What can you do yourself? You can force your browser to use nearest neighbor interpolation. I made an extension for Safari that does this (called Pixelize), and I think there should be others for other browsers. Obviously I don’t want it turned on all the time, so it’s a button in your toolbar that you can hit when you need it.
For your mobile app, you don’t have any such power. The best I can say is to upload images as big as possible and let the browsers just do the downsizing. This doesn’t apply to tumblr, because it manually creates the shitty 540px version that it then displays enlarged, but for any other network, if they actually display the high-res original (or at least x2 the OS pixels, as it should be on retina displays), you’ll get decent enough quality. 
Quick note for Twitter: inserting at least a pixel of (semi) transparency forces it to save the image as png, which uses lossless compression. If there is no transparency, they will default to saving it as jpg, which creates blurriness/noise due to lossy compression, which is another topic altogether. Don’t even get me started on the idiotic decision to convert GIFs to videos. I’m glad I was able to convince Medium to change back (yes, you can thank me for that, because I am passionate about this).
One final thing needs to be said, of which I was reminded by Cyangmou. Pixel art, or better said old game graphics, were never sharp to begin with. They were displayed on blurry CRTs where pixels bled into each other. Dithering, for example, worked extra well due to this. So when I see ZX Spectrum art today, I’m not even mad if I see it with bilinear image interpolation. It’s actually closer to the original than sharp pixels. Sharp, big pixels are a unique idea to pixel art as an art style and it’s just that, an art style. We love it because of its own inherent interesting look, but it’s not actually something we’d have a nostalgic attachment to, because things never looked like this back then. We do have a nostalgic connection with the characters, the sprites, but their modern pixel art rendering is a new construct. That doesn’t mean it’s not good to display old sprites sharp (as you can see I spend much effort to do so), it’s just an interesting thing to keep in mind.

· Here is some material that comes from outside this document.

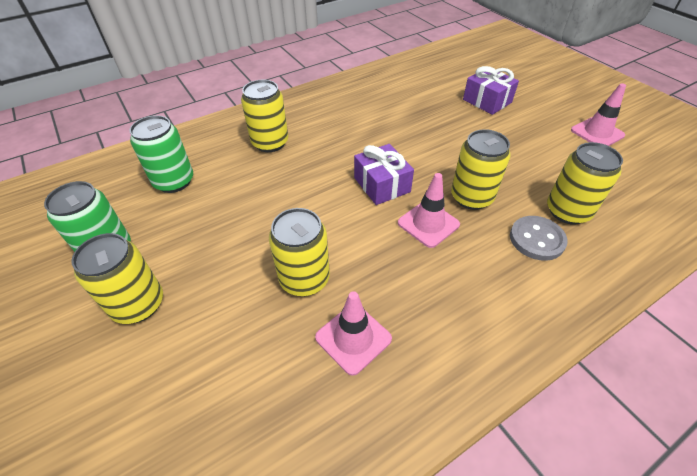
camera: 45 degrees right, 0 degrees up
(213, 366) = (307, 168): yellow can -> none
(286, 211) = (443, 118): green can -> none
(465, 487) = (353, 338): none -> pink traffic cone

Bottom line: Don’t worry about it. Looking at art on Tumblr, Twitter, Facebook, etc. is like looking at Mona Lisa in Walmart. Besides, you might care, but 99% of people, including your fans, don’t. In 5 seconds they’ll be 3 screens away from your image already. The way we consume art on the Internet today is (especially on social media): we see an image, we acknowledge it, “Oh, that’s nice,” we double tap for a like, and we move on. Less than 3 seconds. I might sound bitter, but I’m not. I do this too. But I also want places dedicated to looking at art, just like I go to an art gallery once in a while. It’s why you can see images in my new blog design without any distractions (click on them). It’s why you can do the same in my Pixel Dailies archive. It’s why Pixel Art Academy will take this even further. I care. Just not on social media. Long are the days when I spent 1h cropping images so they’d appear sharp on the Tumblr dashboard.